Re: [PATCH v8 1/2] leds: core: Introduce LED pattern trigger
From: Baolin Wang
Date: Sun Sep 09 2018 - 09:50:25 EST
On 9 September 2018 at 04:19, Jacek Anaszewski
<jacek.anaszewski@xxxxxxxxx> wrote:
> Hi Bjorn,
>
> On 09/08/2018 07:02 AM, Bjorn Andersson wrote:
>> On Tue 04 Sep 04:01 PDT 2018, Baolin Wang wrote:
>>
>>> diff --git a/Documentation/ABI/testing/sysfs-class-led-trigger-pattern b/Documentation/ABI/testing/sysfs-class-led-trigger-pattern
>> [..]
>>> +What: /sys/class/leds/<led>/hw_pattern
>>> +Date: September 2018
>>> +KernelVersion: 4.20
>>> +Description:
>>> + Specify a hardware pattern for the LED, for LED hardware that
>>> + supports autonomously controlling brightness over time, according
>>> + to some preprogrammed hardware patterns.
>>> +
>>> + Since different LED hardware can have different semantics of
>>> + hardware patterns, each driver is expected to provide its own
>>> + description for the hardware patterns in their ABI documentation
>>> + file.
>>> +
>>
>> So, after a full circle we're back at drivers with support for hardware
>> patterns should have their own ABI for setting that pattern.
>>
>> The controls for my hardware is:
>> * a list of brightness values
>> * the rate of the pattern
>> * a flag to indicate that the pattern should be played from start
>> to end, end to start or start to end to start
>> * a boolean indicating if the pattern should be played once or repeated
>> indefinitely.
>>
>> Given that the interface now is hw specific, what benefit is there to
>> attempt to cram these 4 knobs into "hw_pattern"? Or am I allowed to
>> create additional files for the latter three?
>
> So this is an argument corroborating my concerns raised in [0].
> I really think that we should allow for custom pattern interfaces
> defined by LED class drivers.
>
>>> +What: /sys/class/leds/<led>/repeat
>>> +Date: September 2018
>>> +KernelVersion: 4.20
>>> +Description:
>>> + Specify a pattern repeat number. 0 means repeat indefinitely.
>>> +
>>> + This file will always return the originally written repeat
>>> + number.
>>
>> I'm still convinced that this will confuse our users and to me it would
>> be more logical if this denotes the number of times the pattern should
>> be repeated, with e.g. negative numbers denoting infinite.
>
> Sounds reasonable.
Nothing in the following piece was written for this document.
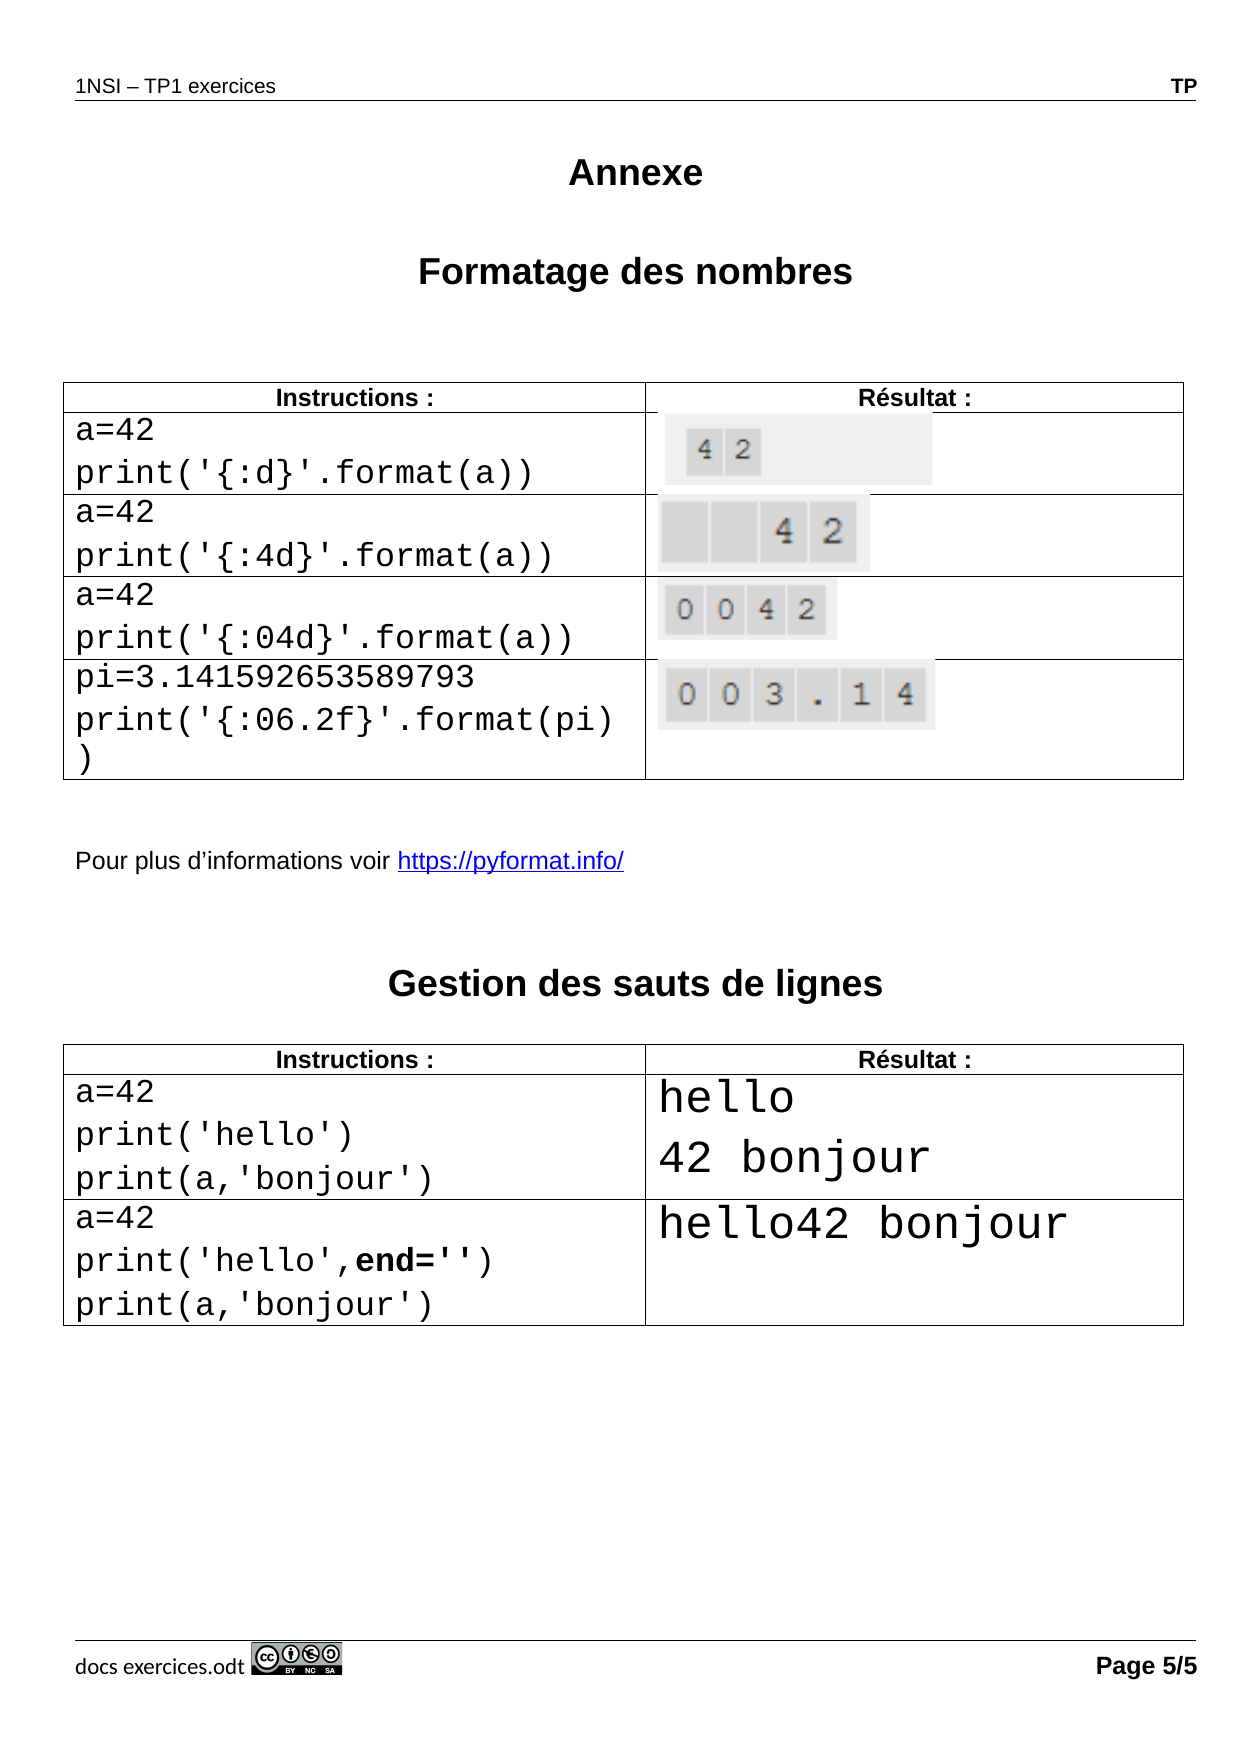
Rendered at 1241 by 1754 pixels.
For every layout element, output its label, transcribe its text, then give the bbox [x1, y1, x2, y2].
Let's change this semantics as you propose.
>
>> In particular I expect to have to explain why my driver expects that you
>> write 0 in the file named "repeat" to make it repeat and 1 to make it
>> not repeat.
Hm, so there are some cases we need to make clear.
1) If negative numbers present infinite, so what's the meaning of number 0?
2) What we should show for users if repeat number is negative, just
show negative numbers or one string "infinite"?